◆ ЗАДАНИЕ:
Перечислите всех людей, которых отрывок называет по имени или фамилии, и приведите их в том виде, в каком они там записаны.

Без преодоления, без сопротивления, я убежден, она не имеет никакого смысла. Если ты в данную конкретную минуту не стал лучше, ты обязательно стал хуже! Как Высоцкий пел: «Счетчик щелкает», да? Тут интересная такая вещь. Художник фактически ведет постоянно диалог внутри себя по горизонтали. А по вертикали он общается с Господом Богом. И если кто-то из творцов говорит, что он был неверующим, когда что-то создавал, то он обманывает себя. Он даже сам не знал, что верил. Если не присутствует Всевышний, ничего настоящего не получится.
Не надо сеять иллюзий. Нам дана свобода выбора. Вот вниз по течению плывут рыбы. И если среди них есть мертвая, она плывет с такой же скоростью, как и живая. Ты не обращал внимания? То есть вниз по течению плыть может каждый.
Формула очень простая: только преодоление! А это борьба с самим собой. Испытание страданием. Оно возвышает. Его преодолеть легче, чем испытание счастьем, которое делает наше тело и душу тучными. Мы становимся самовлюбленными, надменными, порой циничными. Теряем критику.


– Как-то ты сказал, что когда поэту за 50 лет, ему очень трудно творить. Ты уже перешагнул этот рубеж (Александр Шимонович Коротко родился 29 августа 1952 года).

– Я просто говорил, что, по утверждению маститых художников, в 50 лет поэты заканчиваются. Если мне не изменяет память, это отмечали Иосиф Бродский, Томас Элиот, Уистен Оден… Я с поэзией пока не заканчиваю, но не случайно начал писать прозу. Это не трагедия, а этап. Надо соответствовать своему возрасту.

◆ ИСХОДНЫЕ ДАННЫЕ:
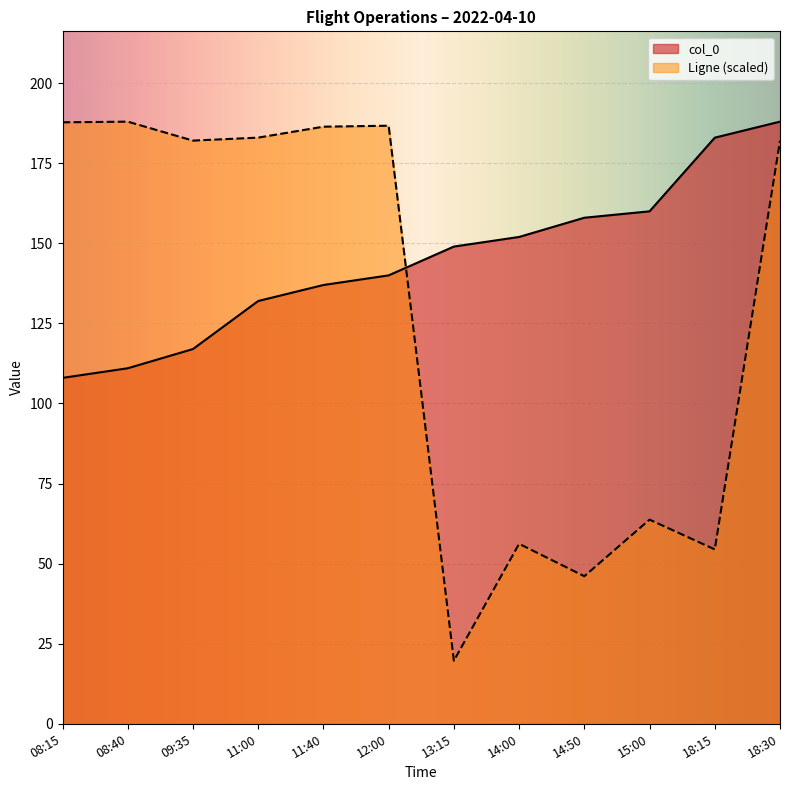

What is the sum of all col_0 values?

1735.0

...

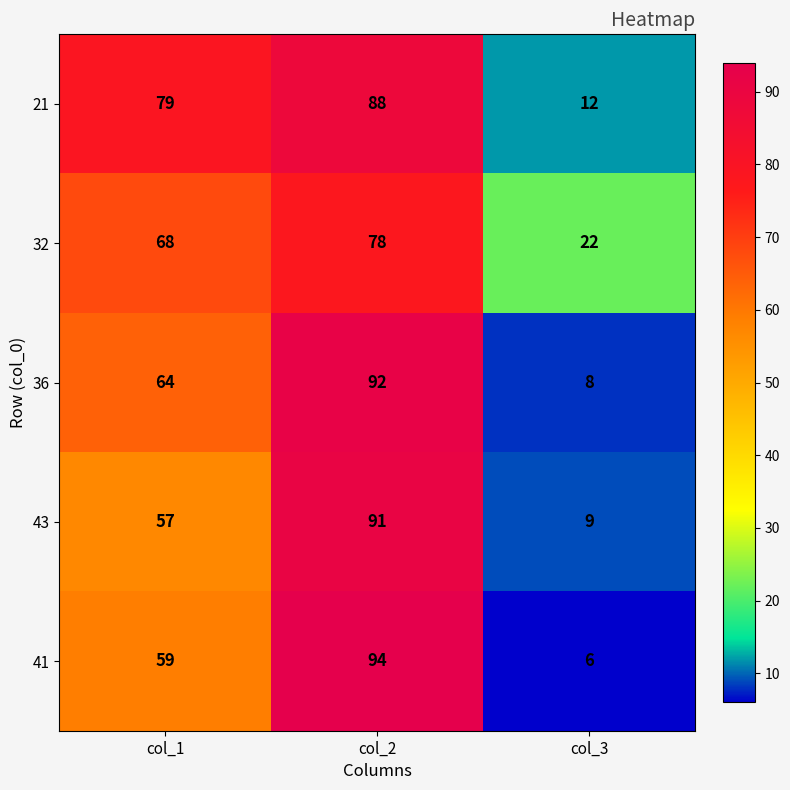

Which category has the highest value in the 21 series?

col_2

◆ ОТВЕТ:
Высоцкий
Александр Шимонович Коротко
Иосиф Бродский
Томас Элиот
Уистен Оден